No stranger to scandal, the late Prince Phillip was known for his outspoken behaviour and questionable commentary, so much so that his antics threatened to destabilise the crown on multiple occasions.
But while there’s no doubt the Duke was a divisive figure, even amongst royal fans, his antics are perhaps easier to understand in the context of his childhood and the very unorthodox upbringing that went with it.
Born in Corfu in 1921 into the Greek and Danish royal families, Philip and his family members were exiled from Greece when he was still an infant.
With his father, Prince Andrew of Greece, living with a mistress between the south of France and Monte Carlo and his mother, Princess Alice of Battenberg, committed to a German psychiatric facility after suffering a nervous breakdown, Philip and his four sisters – Princess Margarita, Princess Theodora, Princess Cecilie, and Princess Sophie – were left to fend for themselves in Europe as the World War II loomed on the horizon.
In his early years, the young Prince was shunted around the homes of various members of his extended European royal family, first educated at an American school in France before moving to Kensington Palace – today the home of Prince William and the Duchess of Cambridge – to live with his grandmother Victoria and his uncle George Mountbatten, 2nd Marquess of Milford Haven, who’s surname he assumed as his own.
Over the space of three years, Prince Philip’s sisters all married German noblemen with close ties to the Nazi party, and Princess Alice, Philip’s mother, was diagnosed with schizophrenia.
He had little contact with his mother for the rest of his childhood.
On the instruction of his sisters, a young Prince Philip moved to Germany to study but with Hitler’s Nazis on the rise and war imminent, he once again transferred to Gordonstoun boarding school in Scotland.
The notoriously strict institution was founded by Kurt Hahn, a Jewish professor who fled Germany due to Nazi persecution.
Philip’s time there is documented in the hit Netflix drama The Crown.
In 1937, tragedy struck Philip when his beloved sister Cecile – said to be his favourite – and her husband Grand Duke Georg Donatus was killed in a plane crash en route to London to attend a family funeral.

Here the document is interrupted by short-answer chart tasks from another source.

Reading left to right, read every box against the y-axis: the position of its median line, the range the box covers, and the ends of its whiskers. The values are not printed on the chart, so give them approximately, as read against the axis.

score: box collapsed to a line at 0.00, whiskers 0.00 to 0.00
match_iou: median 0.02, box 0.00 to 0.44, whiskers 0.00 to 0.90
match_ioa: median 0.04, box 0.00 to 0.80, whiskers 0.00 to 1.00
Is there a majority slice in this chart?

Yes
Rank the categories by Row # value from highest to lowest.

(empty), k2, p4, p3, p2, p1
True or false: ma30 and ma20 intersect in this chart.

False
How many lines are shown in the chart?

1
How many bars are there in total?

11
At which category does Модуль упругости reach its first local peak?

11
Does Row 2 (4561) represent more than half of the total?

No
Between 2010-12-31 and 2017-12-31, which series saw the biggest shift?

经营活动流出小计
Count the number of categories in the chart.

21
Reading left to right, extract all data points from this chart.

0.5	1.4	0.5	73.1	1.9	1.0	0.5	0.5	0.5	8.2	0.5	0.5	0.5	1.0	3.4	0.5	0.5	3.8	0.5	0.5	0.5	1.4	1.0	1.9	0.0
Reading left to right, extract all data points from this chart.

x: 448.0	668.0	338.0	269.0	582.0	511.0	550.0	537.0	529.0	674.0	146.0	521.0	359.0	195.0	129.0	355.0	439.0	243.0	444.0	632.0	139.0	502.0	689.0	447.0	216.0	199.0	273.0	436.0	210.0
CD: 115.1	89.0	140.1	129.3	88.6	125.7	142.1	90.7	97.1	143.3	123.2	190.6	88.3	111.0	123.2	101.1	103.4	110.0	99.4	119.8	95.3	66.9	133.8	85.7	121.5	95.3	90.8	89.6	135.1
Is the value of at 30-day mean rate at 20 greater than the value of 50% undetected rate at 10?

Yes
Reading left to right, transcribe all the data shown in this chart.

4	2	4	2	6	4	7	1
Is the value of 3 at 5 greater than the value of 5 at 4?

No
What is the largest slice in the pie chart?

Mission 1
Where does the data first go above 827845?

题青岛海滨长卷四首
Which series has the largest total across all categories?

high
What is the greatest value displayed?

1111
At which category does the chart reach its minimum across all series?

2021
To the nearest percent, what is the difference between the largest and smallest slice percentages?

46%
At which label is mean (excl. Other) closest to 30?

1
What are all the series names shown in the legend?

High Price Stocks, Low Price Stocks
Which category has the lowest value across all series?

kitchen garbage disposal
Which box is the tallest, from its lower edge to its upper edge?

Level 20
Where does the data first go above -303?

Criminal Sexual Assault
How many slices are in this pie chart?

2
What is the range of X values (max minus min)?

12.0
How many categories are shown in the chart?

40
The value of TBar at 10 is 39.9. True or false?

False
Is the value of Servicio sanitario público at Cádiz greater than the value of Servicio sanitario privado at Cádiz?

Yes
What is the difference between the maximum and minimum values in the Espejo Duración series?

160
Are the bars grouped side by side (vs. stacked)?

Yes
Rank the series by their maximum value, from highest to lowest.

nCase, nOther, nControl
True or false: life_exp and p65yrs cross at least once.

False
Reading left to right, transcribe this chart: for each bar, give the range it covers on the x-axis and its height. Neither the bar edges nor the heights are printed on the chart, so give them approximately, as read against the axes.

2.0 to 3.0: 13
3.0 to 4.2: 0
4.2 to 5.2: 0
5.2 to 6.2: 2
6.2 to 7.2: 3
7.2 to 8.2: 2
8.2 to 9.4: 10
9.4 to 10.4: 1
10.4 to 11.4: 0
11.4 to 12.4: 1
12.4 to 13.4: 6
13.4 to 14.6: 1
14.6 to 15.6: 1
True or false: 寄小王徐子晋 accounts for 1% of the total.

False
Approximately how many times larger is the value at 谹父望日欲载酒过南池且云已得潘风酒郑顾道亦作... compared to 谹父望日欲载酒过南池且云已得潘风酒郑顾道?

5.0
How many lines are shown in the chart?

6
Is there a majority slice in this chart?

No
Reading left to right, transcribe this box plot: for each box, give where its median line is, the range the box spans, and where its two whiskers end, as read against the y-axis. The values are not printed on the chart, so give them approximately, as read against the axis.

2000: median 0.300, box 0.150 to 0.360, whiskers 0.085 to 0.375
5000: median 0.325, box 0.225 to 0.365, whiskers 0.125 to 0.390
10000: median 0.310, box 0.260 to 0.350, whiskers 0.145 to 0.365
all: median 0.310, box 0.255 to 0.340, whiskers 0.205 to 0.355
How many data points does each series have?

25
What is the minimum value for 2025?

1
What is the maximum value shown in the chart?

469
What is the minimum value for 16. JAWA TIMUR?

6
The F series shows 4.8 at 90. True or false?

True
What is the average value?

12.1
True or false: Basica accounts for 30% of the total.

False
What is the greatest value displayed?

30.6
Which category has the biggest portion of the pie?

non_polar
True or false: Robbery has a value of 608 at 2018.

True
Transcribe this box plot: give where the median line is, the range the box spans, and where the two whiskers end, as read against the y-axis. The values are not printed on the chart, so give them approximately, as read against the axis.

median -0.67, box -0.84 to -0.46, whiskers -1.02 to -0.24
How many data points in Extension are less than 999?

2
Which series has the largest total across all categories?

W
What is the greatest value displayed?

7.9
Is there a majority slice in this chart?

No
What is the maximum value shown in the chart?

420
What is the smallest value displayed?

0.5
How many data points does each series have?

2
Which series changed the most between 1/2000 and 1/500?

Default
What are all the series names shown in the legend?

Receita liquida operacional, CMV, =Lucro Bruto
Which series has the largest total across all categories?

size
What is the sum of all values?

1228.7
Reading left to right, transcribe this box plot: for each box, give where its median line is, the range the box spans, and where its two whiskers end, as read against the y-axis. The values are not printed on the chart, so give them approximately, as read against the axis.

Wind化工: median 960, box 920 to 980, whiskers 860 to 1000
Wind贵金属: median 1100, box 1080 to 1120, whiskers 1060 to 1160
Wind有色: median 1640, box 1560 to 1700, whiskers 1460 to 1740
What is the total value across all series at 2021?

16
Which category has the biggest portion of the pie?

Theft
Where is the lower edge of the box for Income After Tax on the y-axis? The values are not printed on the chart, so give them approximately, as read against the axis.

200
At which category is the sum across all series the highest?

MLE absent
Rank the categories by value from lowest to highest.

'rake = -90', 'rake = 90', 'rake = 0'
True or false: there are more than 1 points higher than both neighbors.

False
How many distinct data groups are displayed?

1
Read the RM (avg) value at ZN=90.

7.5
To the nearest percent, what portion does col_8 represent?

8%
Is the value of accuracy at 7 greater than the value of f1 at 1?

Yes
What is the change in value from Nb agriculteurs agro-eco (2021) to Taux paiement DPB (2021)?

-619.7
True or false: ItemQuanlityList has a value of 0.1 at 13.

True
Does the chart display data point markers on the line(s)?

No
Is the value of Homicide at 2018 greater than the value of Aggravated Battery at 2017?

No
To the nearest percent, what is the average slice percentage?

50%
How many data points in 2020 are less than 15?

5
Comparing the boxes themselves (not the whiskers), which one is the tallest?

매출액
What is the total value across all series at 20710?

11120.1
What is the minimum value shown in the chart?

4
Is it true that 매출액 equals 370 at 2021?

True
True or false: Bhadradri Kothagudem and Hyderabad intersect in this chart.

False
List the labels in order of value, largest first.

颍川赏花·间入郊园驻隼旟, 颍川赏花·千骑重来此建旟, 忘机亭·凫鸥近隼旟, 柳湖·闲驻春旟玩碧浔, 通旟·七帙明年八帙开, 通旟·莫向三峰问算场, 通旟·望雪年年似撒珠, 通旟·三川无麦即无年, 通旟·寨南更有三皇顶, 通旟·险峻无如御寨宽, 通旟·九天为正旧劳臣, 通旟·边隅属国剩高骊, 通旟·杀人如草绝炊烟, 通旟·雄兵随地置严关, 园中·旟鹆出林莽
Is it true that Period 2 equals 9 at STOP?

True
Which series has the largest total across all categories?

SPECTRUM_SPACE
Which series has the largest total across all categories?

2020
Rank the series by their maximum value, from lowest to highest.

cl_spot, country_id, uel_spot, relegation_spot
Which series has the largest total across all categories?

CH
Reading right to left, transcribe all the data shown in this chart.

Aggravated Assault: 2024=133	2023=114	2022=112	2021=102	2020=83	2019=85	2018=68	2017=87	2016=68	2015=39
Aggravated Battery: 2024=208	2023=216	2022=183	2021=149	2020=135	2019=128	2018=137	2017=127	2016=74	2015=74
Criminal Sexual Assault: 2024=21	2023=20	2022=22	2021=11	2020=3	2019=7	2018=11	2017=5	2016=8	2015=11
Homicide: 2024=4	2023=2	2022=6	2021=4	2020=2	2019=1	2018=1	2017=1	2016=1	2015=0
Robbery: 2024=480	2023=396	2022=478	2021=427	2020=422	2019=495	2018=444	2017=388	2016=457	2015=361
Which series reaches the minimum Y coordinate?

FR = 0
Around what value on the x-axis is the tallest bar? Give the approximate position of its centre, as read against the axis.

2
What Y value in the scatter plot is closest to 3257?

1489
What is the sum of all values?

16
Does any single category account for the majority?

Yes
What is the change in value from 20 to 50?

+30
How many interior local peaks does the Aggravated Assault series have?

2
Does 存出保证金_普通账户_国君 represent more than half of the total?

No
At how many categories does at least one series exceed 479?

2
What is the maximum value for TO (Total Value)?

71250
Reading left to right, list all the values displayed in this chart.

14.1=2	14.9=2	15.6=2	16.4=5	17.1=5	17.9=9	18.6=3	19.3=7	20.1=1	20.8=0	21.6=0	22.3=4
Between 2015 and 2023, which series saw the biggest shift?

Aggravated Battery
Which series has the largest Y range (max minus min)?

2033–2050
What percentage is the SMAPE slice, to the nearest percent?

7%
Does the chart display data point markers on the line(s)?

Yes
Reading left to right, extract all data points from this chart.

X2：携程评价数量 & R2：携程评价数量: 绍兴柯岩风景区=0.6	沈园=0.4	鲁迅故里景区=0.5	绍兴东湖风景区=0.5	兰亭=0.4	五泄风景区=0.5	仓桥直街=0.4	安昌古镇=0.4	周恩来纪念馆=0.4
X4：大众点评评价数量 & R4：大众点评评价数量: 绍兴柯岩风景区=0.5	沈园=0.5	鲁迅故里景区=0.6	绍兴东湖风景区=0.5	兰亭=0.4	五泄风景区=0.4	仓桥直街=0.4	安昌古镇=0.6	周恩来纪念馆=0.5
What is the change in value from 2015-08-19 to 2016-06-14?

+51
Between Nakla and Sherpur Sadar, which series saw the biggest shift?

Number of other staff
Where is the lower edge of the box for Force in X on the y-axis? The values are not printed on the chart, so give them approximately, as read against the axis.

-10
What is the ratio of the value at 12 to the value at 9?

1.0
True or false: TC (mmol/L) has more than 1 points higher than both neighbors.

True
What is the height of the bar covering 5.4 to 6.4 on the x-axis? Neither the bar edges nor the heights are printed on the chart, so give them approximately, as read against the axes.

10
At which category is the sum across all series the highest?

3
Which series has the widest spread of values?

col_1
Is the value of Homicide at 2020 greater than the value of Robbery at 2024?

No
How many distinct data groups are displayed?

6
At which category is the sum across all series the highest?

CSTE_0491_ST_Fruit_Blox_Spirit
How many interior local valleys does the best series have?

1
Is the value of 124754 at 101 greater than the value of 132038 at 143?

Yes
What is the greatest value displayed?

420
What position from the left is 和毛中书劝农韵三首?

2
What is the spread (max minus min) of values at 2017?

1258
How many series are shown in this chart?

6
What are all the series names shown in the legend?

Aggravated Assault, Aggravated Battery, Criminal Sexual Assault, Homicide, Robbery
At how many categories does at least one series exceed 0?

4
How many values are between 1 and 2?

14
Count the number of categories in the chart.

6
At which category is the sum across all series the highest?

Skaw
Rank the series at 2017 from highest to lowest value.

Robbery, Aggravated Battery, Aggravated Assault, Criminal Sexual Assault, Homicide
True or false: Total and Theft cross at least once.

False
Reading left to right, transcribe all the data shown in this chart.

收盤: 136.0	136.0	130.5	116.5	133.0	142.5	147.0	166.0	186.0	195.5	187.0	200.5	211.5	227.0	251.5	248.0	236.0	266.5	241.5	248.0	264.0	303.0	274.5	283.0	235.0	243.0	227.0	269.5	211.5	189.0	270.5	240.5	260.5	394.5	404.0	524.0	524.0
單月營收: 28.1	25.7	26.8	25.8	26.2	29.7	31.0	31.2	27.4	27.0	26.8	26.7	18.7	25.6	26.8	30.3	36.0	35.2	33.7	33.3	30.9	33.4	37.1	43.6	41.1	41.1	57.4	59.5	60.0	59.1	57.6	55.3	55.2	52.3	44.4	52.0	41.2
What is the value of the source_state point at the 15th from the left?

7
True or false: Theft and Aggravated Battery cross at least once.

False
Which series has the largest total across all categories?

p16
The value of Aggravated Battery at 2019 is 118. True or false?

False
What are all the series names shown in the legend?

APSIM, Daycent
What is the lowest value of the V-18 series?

Cecilie and Georg – both members of the Nazi party – along with their two young sons and newborn infant, who Cecilie is thought to have delivered mid-air, and Georg’s mother Grand Duchess Eleonore, were killed instantly when their plane crashed into a factory at Ostend in Belgium.
Then just 16 years old, Philip of Greece and Denmark was pictured at his sister’s funeral in Darmstadt, Germany, infamously giving the ‘Heil Hitler’ Nazi salute alongside high-ranking party officials.
One year later, Philip’s beloved uncle and legal guardian Lord Milford Haven died of cancer.
In 1939, Prince Philip took a position in the British Royal Navy and briefly reunited with his mother Alice in Athens.
The same year, King George VI of England visited the Royal Naval College at Dartmouth with his daughters, Princess Margaret and then Princess Elizabeth.
Philip and Elizabeth are third cousins through Queen Victoria.
Prince Philip’s uncle, Lord Louis Mountbatten, asked him to escort the young princesses around the college and for Elizabeth at least, it was said to be love at first sight.
During the Second World War, Prince Philip served in the British Navy while two of his brothers-in-law, Prince Christoph of Hesse and Berthold, Margrave of Baden, fought for the German Nazis.
Over the course of the war, the Prince continued to exchange letters with Princess Elizabeth, and in the summer of 1946, Prince Philip asked King George for his permission to marry the future Queen of England.
They were married in the royal wedding of the century at Westminster Abbey in London in November 1947, broadcast by BBC radio to 200 million people across the Commonwealth, and Philip was given the official title Duke of Edinburgh as a new member of the British royal family.
Queen Elizabeth II and Prince Philip had four children, King Charles, Princess Anne, Prince Andrew and Prince Edward.
Today, they share eight grandchildren – including Prince William and Prince Harry – and eight (soon to be nine) great-grandchildren, including Prince George, Princess Charlotte, and Archie Harrison Mountbatten-Windsor.